Module 1: Hydrocarbon Chemistry, Feedstocks & Products

Crude Oil, Gasoline, and Diesel: A Simplified Chemistry Primer

Video summary generated by AI.

Crude oil, gasoline, and diesel are all mixtures of hydrocarbons: molecules made of only hydrogen and carbon. Understanding a few basic properties of hydrocarbons goes a long way toward understanding how a refinery works.

Boiling Point Increases with Molecule Size

The larger the hydrocarbon molecule, meaning more carbon atoms, the higher its boiling point. A small molecule like isopentane (5 carbons) boils at a much lower temperature than decane (12 carbons). This relationship is what makes distillation possible: heat crude oil, and different molecules boil off at different temperatures and can be separated.

Crude Oil Is a Wide Mix

Crude oil contains hundreds of different hydrocarbon molecules, from small ones like propane to very large ones with 70+ carbons.
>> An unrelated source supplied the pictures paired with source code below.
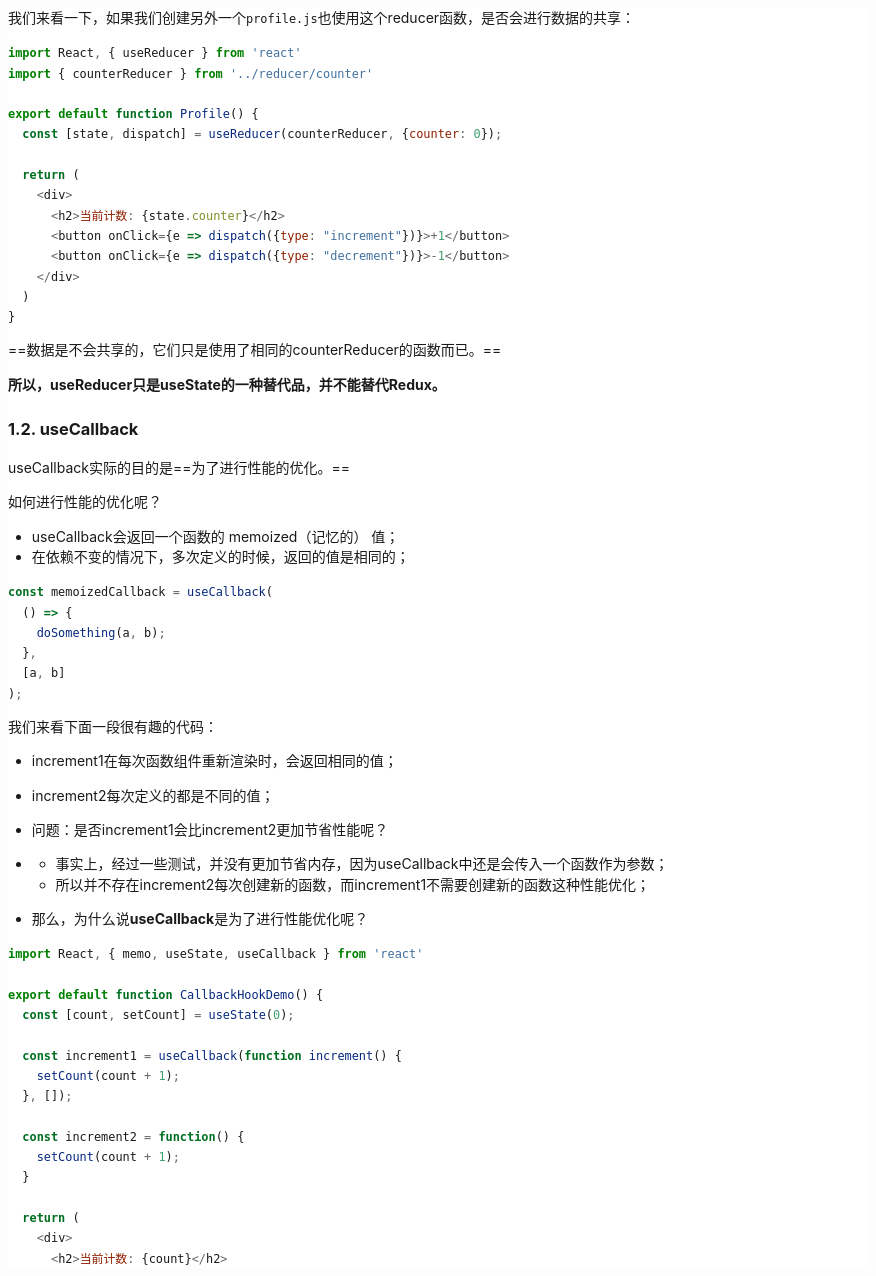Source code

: 我们来看一下，如果我们创建另外一个`profile.js`也使用这个reducer函数，是否会进行数据的共享：

```javascript
import React, { useReducer } from 'react'
import { counterReducer } from '../reducer/counter'

export default function Profile() {
  const [state, dispatch] = useReducer(counterReducer, {counter: 0});

  return (
    <div>
      <h2>当前计数: {state.counter}</h2>
      <button onClick={e => dispatch({type: "increment"})}>+1</button>
      <button onClick={e => dispatch({type: "decrement"})}>-1</button>
    </div>
  )
}
```

==数据是不会共享的，它们只是使用了相同的counterReducer的函数而已。==

**所以，useReducer只是useState的一种替代品，并不能替代Redux。**

### 1.2. useCallback

useCallback实际的目的是==为了进行性能的优化。==

如何进行性能的优化呢？

- useCallback会返回一个函数的 memoized（记忆的） 值；
- 在依赖不变的情况下，多次定义的时候，返回的值是相同的；

```javascript
const memoizedCallback = useCallback(
  () => {
    doSomething(a, b);
  },
  [a, b]
);
```

我们来看下面一段很有趣的代码：

- increment1在每次函数组件重新渲染时，会返回相同的值；

- increment2每次定义的都是不同的值；

- 问题：是否increment1会比increment2更加节省性能呢？

- - 事实上，经过一些测试，并没有更加节省内存，因为useCallback中还是会传入一个函数作为参数；
  - 所以并不存在increment2每次创建新的函数，而increment1不需要创建新的函数这种性能优化；

- 那么，为什么说**useCallback**是为了进行性能优化呢？

```javascript
import React, { memo, useState, useCallback } from 'react'

export default function CallbackHookDemo() {
  const [count, setCount] = useState(0);

  const increment1 = useCallback(function increment() {
    setCount(count + 1);
  }, []);

  const increment2 = function() {
    setCount(count + 1);
  }

  return (
    <div>
      <h2>当前计数: {count}</h2>
```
No two crude oils are identical. Producers publish a crude assay to describe their oil in bulk terms, including cut volume: the percentage of crude that falls within a given boiling point range. This tells a refinery how much gasoline- or diesel-range material to expect from a given crude.

How Boiling Ranges Define Fuels

Each fuel corresponds to a rough boiling point range:

  • Gasoline: up to ~330°F
  • Diesel: ~330°F to 650°F
  • Heavy fuel oil: above the diesel range

A refinery's job, at its most basic, is to separate those slices from crude oil and upgrade them into finished products that meet fuel specifications. Everything else builds from here.